The Indonesian government is redesigning its automotive tax incentives for 2026, shifting focus from exclusively electric vehicles (BEV) to a broader policy that includes gasoline and hybrid cars. This revamped scheme plans to offer tax exemptions, including PPnBM and VAT waivers up to 100%, for gasoline cars priced below IDR 275 million (approximately $18,000) and hybrid or electric vehicles below IDR 375 million (about $24,500).
This policy shift comes amid pressure on the automotive industry, as several incentive programs for electric vehicles are set to expire in 2026. Industry players now await clear guidelines from the government, as uncertainty around the incentive structure threatens pricing stability and consumer demand.
Three Possible Scenarios for Automotive Tax Incentives in 2026
Economic analyst Josua Pardede outlined three potential outcomes regarding the expiration of BEV incentives, discussed during the National Automotive Industry Dialogue at IIMS 2026.
Complete Termination of Incentives
If all incentives end, normal tax rates such as PPnBM and import duties will resume. This will likely increase electric vehicle prices significantly. Higher prices could suppress automotive sales in a year already forecasted to see weakening domestic demand. Josua emphasized, “If these incentives do not continue, it will substantially affect automotive sales performance in 2026.”Extension of All Current Incentives
Extending incentives could ease market pressures and support sales stability. However, Josua warned that this scenario is unlikely, given fiscal constraints. Indonesia’s budget deficit in the previous year approached 3% of GDP, limiting government spending capacity. Additionally, the 2026 fiscal plan targets tax revenue growth of around 13% while maintaining high priority expenditure commitments.- Partial or Targeted Incentives
The most feasible approach could be partial continuation or more selective incentives. For example, support may focus on first-time buyers or manufacturers meeting local content requirements (Tingkat Komponen Dalam Negeri, TKDN). This strategy aims to maximize economic impact and promote domestic industry growth, reflecting a more tailored fiscal policy approach.

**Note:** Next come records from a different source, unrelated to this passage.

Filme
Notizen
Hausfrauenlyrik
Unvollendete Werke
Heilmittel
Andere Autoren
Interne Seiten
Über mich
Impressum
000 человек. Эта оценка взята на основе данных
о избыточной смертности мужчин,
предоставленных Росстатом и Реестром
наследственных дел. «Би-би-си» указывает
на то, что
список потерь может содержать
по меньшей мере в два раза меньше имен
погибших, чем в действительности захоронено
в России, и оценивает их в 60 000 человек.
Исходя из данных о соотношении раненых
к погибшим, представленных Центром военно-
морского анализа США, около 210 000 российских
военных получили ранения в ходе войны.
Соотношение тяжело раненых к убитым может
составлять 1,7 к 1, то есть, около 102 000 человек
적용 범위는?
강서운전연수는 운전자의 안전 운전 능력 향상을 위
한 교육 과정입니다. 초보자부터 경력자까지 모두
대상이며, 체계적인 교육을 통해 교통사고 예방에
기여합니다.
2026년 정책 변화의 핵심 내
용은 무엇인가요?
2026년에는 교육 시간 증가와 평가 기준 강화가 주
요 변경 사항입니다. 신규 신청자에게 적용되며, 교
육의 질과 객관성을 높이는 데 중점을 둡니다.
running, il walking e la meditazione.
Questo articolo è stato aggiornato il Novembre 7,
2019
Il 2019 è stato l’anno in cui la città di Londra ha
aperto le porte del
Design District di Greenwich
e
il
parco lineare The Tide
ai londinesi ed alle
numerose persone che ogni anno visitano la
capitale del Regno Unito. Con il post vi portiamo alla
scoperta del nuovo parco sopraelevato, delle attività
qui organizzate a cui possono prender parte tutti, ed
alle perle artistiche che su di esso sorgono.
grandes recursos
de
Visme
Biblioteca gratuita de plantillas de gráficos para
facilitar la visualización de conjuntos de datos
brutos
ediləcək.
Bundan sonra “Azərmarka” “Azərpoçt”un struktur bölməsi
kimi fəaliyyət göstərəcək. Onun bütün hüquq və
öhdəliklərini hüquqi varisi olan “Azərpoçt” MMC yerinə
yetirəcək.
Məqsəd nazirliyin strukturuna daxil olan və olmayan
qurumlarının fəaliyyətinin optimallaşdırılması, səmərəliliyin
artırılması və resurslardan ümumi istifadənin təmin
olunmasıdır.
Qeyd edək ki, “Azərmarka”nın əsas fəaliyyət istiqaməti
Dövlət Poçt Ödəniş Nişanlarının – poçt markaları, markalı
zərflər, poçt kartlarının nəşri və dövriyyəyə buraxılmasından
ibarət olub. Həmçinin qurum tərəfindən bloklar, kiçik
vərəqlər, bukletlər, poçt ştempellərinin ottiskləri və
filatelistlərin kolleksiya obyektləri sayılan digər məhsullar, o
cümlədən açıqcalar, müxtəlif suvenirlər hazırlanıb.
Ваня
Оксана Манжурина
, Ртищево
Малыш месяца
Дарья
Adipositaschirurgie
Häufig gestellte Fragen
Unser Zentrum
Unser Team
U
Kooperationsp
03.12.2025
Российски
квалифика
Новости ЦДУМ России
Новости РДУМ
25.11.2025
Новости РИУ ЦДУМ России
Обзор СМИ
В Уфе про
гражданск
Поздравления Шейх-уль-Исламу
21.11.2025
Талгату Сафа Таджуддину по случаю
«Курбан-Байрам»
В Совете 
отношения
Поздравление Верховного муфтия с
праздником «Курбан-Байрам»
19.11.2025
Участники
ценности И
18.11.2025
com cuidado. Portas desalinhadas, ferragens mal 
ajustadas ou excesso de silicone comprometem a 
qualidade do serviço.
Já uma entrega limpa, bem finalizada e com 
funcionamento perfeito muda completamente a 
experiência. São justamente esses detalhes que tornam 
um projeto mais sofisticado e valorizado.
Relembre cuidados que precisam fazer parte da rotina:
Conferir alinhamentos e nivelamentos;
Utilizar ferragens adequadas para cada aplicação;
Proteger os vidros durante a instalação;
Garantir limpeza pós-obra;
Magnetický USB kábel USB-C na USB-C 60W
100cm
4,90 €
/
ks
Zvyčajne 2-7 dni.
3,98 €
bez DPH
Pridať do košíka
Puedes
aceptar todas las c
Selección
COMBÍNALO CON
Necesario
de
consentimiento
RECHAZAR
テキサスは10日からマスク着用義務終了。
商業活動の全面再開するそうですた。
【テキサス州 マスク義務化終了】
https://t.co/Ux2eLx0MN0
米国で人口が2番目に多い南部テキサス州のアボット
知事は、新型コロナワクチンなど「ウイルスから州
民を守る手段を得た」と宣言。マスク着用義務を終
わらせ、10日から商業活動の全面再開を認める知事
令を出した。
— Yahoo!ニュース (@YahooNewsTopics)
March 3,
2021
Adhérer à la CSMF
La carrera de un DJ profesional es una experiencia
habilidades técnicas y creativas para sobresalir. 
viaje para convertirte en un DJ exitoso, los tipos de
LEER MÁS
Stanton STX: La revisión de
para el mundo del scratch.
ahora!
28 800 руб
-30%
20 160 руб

Domestic Market Conditions and Production Dynamics
The domestic vehicle market contracted by roughly 7.2% year-on-year, signaling softness in consumer demand. Despite this, vehicle production in 2025 remained relatively stable, supported in part by steady export volumes. Export sales serve as a critical buffer for the industry amid declines in the local market.
While production of electric vehicles in Indonesia remains smaller compared to conventional models, investments by several manufacturers in local assembly facilities indicate potential capacity growth. This expansion could enhance Indonesia’s position as a regional EV production hub and boost export opportunities.
Fiscal and Economic Considerations
The government faces a delicate balancing act between supporting industrial growth and maintaining fiscal discipline. Incentive programs require budget allocations that must be weighed against other national priorities. Kementerian Keuangan (Ministry of Finance) continues evaluating the productivity and real economic impact of fiscal incentives.
Josua advises policymakers to adopt a comprehensive perspective, stating, “From a fiscal incentive viewpoint, continuous evaluation is vital to understand both economic returns and long-term sustainability.” This outlook reflects a broader global trend of recalibrating tax policies to balance stimulus with fiscal responsibility.
Implications for Consumers and Industry
For consumers, the uncertainty over tax incentives complicates decisions on vehicle purchases, especially for electric and hybrid options. Price increases from expired subsidies may dampen demand, slowing the transition toward greener mobility.
Industry stakeholders must prepare for various outcomes, including potential price adjustments and shifts in demand patterns. Manufacturers with strong local supplier networks and compliance with TKDN may benefit from targeted incentives.
Potential Government Measures Moving Forward
The government may consider implementing the following steps to support the automotive sector in 2026:
- Maintain partial PPnBM and VAT exemptions for selected vehicle categories.
- Prioritize incentives for first-time car buyers or low-income groups to stimulate domestic consumption.
- Enforce TKDN thresholds to encourage local content in production and promote domestic industry.
- Strengthen policies facilitating EV infrastructure to boost market readiness.
- Monitor market responses closely to adjust incentives dynamically and efficiently.
Conclusion
The future of Indonesia’s automotive tax incentives in 2026 remains in flux, with significant implications for market stability and industry development. The government’s approach to balancing economic growth, fiscal health, and industrial competitiveness will shape the sector’s trajectory. Stakeholders eagerly await formal announcements to align strategies with emerging policies.
As Indonesia navigates this transition, the direction of tax incentives will be a key determinant for automotive market performance and the country’s ambitions as a regional electric vehicle manufacturing base.